Content starts
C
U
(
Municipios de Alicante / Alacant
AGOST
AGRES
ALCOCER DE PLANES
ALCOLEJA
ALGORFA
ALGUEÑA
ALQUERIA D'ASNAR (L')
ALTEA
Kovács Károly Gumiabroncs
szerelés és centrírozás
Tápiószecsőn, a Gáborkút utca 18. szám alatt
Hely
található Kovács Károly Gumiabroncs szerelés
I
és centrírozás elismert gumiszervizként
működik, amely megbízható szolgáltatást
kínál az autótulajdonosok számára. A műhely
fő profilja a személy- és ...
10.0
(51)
Content ends
What you need to do: Repeat exactly the lines from the line containing "kínál az autótulajdonosok számára. A műhely" through the last line of the records above, including both, and nothing else.

Answer to this exercise:
kínál az autótulajdonosok számára. A műhely
fő profilja a személy- és ...
10.0
(51)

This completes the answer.